Se nada mudar, permaneceremos no é dando que se recebe. O condicional parece improvável, mas é possível. Impossível foi imaginarmos que um dia veríamos Luiz Inácio preso, Dilma fora do governo, Eduardo Cunha na penitenciária, Temer recolhido, Cabral condenado, Witzel defenestrado na metade do primeiro ano de governo, o evangélico Crivella acusado de corrupção, a demissão de Sérgio Moro e o melancólico fim da Operação Lava Jato, conjunto de investigação contra propinodutos que movimentaram bilhões de reais em governos recentes. Parece que são todos farinha do mesmo saco. A afirmação não é uma tese de mestrado ou resposta a uma pergunta de múltipla escolha do Enem.
Trata-se do DNA da maioria política, engajada no grupo viciado em[CC1] favores governamentais. Na prática, o que é o Centrão? É o conjunto de partidos sem orientação ideológica específica e que tem por objetivo assegurar proximidade com o Poder Executivo, de modo a garantir vantagens que permitam a seus integrantes distribuir privilégios por meio de redes clientelistas. Utilizando termos mais compatíveis com o dia a dia, o que eles fazem – e bem – é jogar o jogo da política nacional, ou seja, agiotagem com respaldo constitucional. Como alterar o jogo? Modificando o plantel. Simples como o resultado de 2 mais 2.

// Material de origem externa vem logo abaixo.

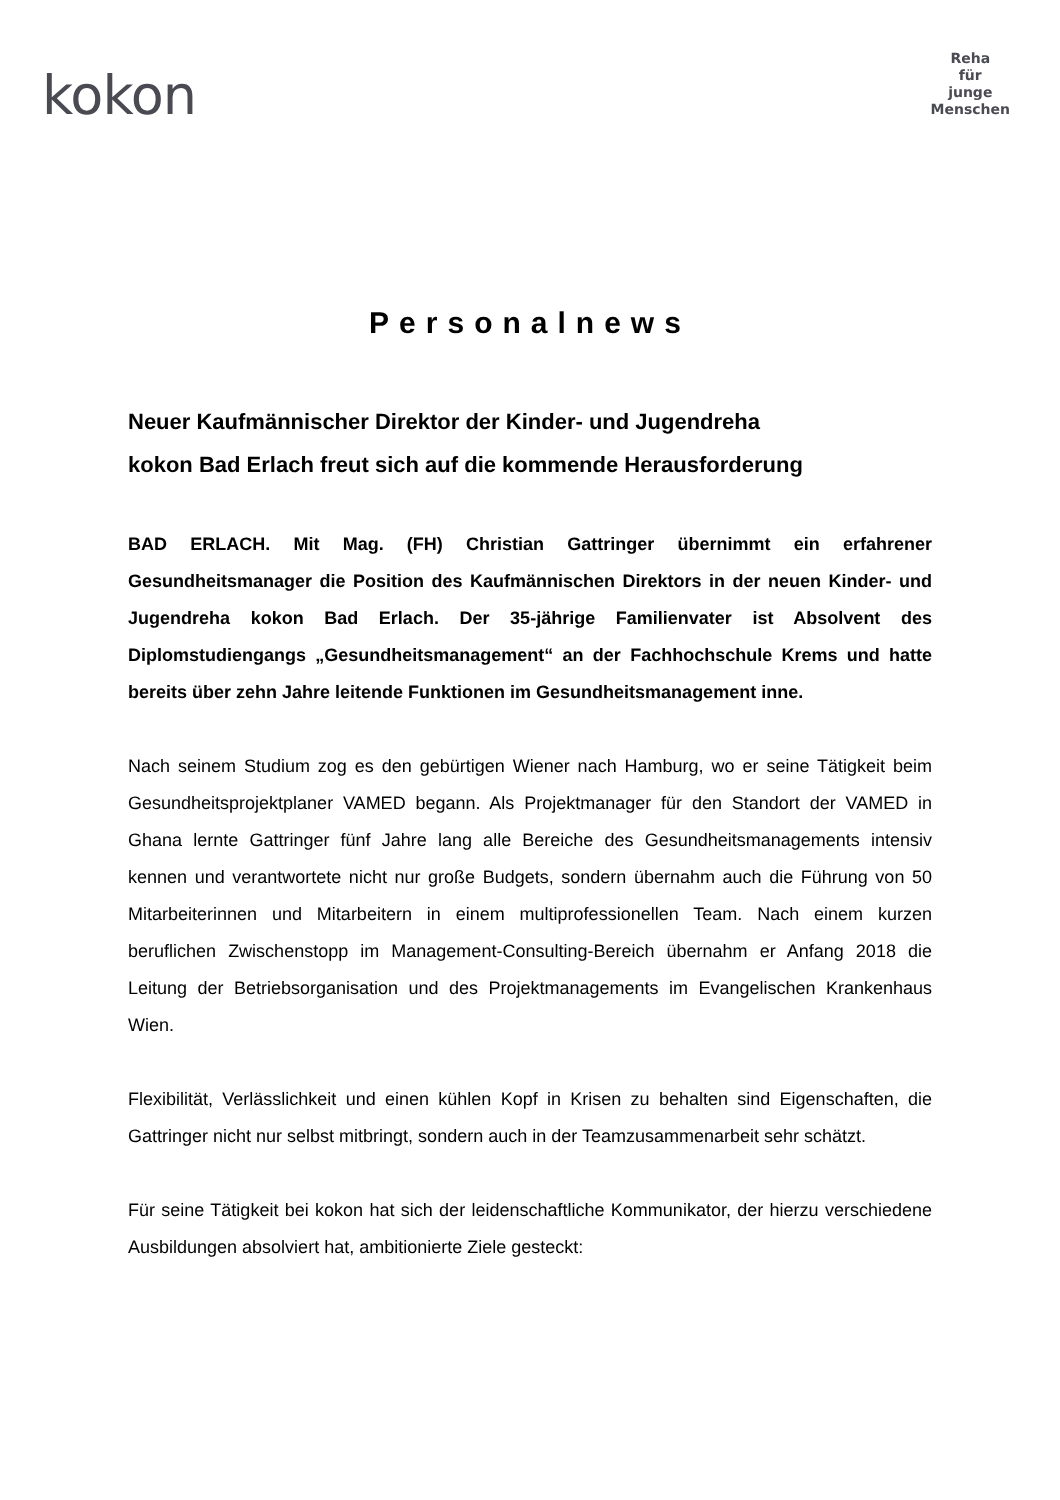kokon
Reha
für
junge
Menschen
Personalnews
Neuer Kaufmännischer Direktor der Kinder- und Jugendreha
kokon Bad Erlach freut sich auf die kommende Herausforderung
BAD ERLACH. Mit Mag. (FH) Christian Gattringer übernimmt ein erfahrener Gesundheitsmanager die Position des Kaufmännischen Direktors in der neuen Kinder- und Jugendreha kokon Bad Erlach. Der 35-jährige Familienvater ist Absolvent des Diplomstudiengangs „Gesundheitsmanagement“ an der Fachhochschule Krems und hatte bereits über zehn Jahre leitende Funktionen im Gesundheitsmanagement inne.
Nach seinem Studium zog es den gebürtigen Wiener nach Hamburg, wo er seine Tätigkeit beim Gesundheitsprojektplaner VAMED begann. Als Projektmanager für den Standort der VAMED in Ghana lernte Gattringer fünf Jahre lang alle Bereiche des Gesundheitsmanagements intensiv kennen und verantwortete nicht nur große Budgets, sondern übernahm auch die Führung von 50 Mitarbeiterinnen und Mitarbeitern in einem multiprofessionellen Team. Nach einem kurzen beruflichen Zwischenstopp im Management-Consulting-Bereich übernahm er Anfang 2018 die Leitung der Betriebsorganisation und des Projektmanagements im Evangelischen Krankenhaus Wien.
Flexibilität, Verlässlichkeit und einen kühlen Kopf in Krisen zu behalten sind Eigenschaften, die Gattringer nicht nur selbst mitbringt, sondern auch in der Teamzusammenarbeit sehr schätzt.
Für seine Tätigkeit bei kokon hat sich der leidenschaftliche Kommunikator, der hierzu verschiedene Ausbildungen absolviert hat, ambitionierte Ziele gesteckt: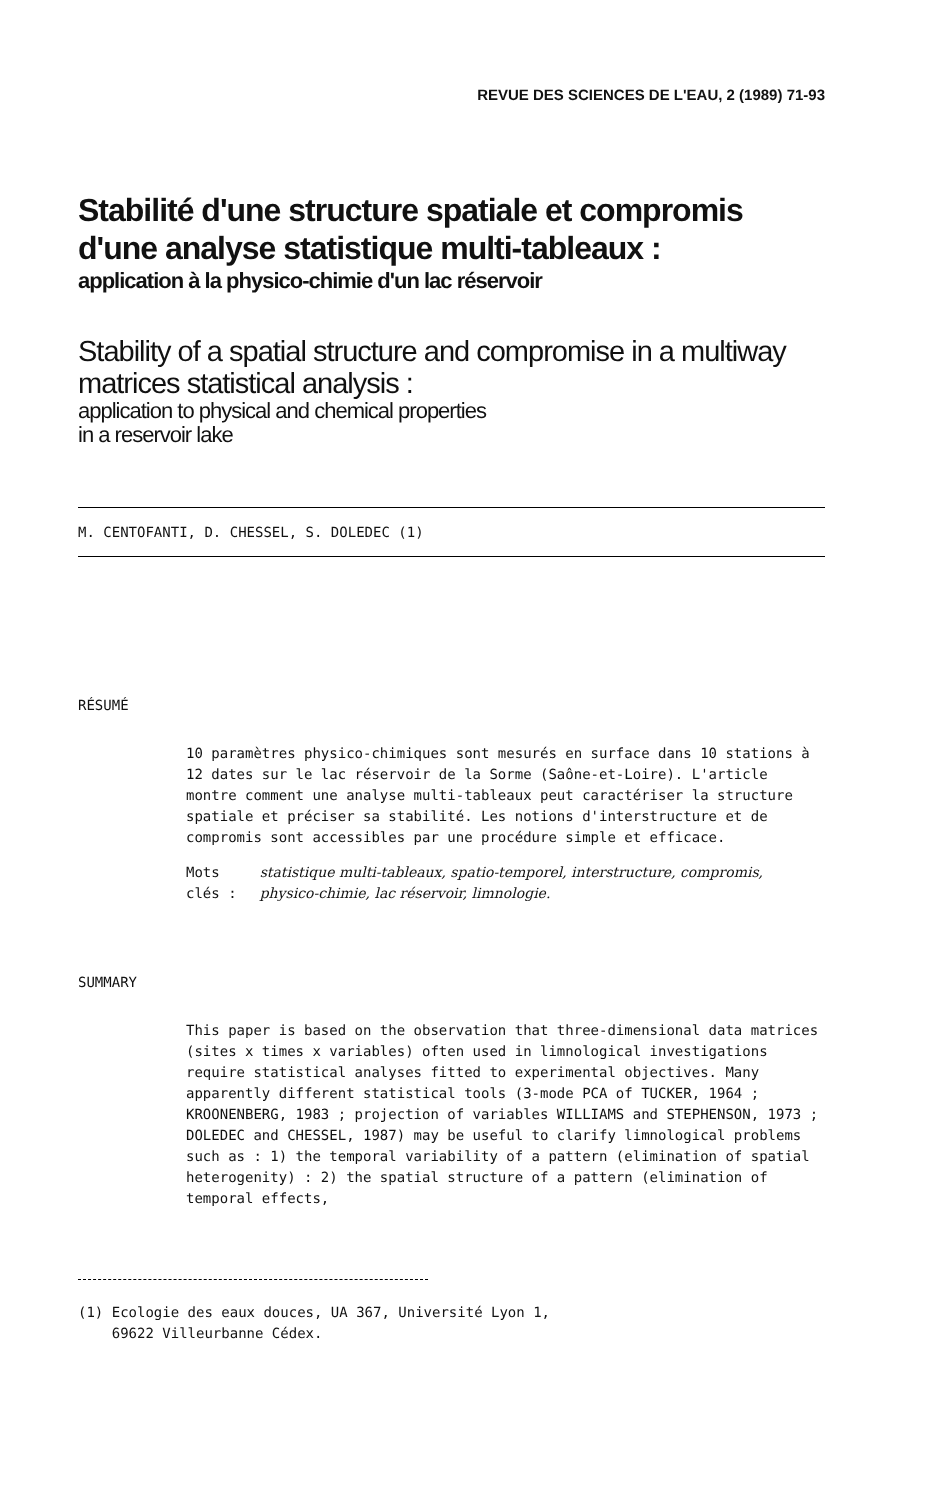REVUE DES SCIENCES DE L'EAU, 2 (1989) 71-93
Stabilité d'une structure spatiale et compromis d'une analyse statistique multi-tableaux :
application à la physico-chimie d'un lac réservoir
Stability of a spatial structure and compromise in a multiway matrices statistical analysis :
application to physical and chemical properties
in a reservoir lake
M. CENTOFANTI, D. CHESSEL, S. DOLEDEC (1)
RÉSUMÉ
10 paramètres physico-chimiques sont mesurés en surface dans 10 stations à 12 dates sur le lac réservoir de la Sorme (Saône-et-Loire). L'article montre comment une analyse multi-tableaux peut caractériser la structure spatiale et préciser sa stabilité. Les notions d'interstructure et de compromis sont accessibles par une procédure simple et efficace.
Mots clés : statistique multi-tableaux, spatio-temporel, interstructure, compromis, physico-chimie, lac réservoir, limnologie.
SUMMARY
This paper is based on the observation that three-dimensional data matrices (sites x times x variables) often used in limnological investigations require statistical analyses fitted to experimental objectives. Many apparently different statistical tools (3-mode PCA of TUCKER, 1964 ; KROONENBERG, 1983 ; projection of variables WILLIAMS and STEPHENSON, 1973 ; DOLEDEC and CHESSEL, 1987) may be useful to clarify limnological problems such as : 1) the temporal variability of a pattern (elimination of spatial heterogenity) : 2) the spatial structure of a pattern (elimination of temporal effects,
(1) Ecologie des eaux douces, UA 367, Université Lyon 1,
69622 Villeurbanne Cédex.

Não há mal que sempre dure, nem bem que nunca se acabe, tampouco se faz omelete sem quebrar ovos. A ordem é esquecer que o pior cego é o que não quer ver. Em 2022, o eleitor voltará a ter a faca e o queijo para, dando uma de João-sem-braço, parar de tapar o sol com a peneira. Além do voto, todos têm o hábito e a capacidade de fazer o monge. São contribuintes escaldados com medo de água fria. Por isso, é chegada a hora de fazer valer que a voz do povo é a voz de Deus e mostrar que nem tudo está perdido. Uma andorinha só não faz verão, mas, juntos, certamente os 150 milhões de eleitores aptos a votar poderão mostrar aos políticos brasileiros que quem ri por último ri melhor. Não esqueçam que, depois de abertas as urnas, não adianta chorar pelo leite derramado.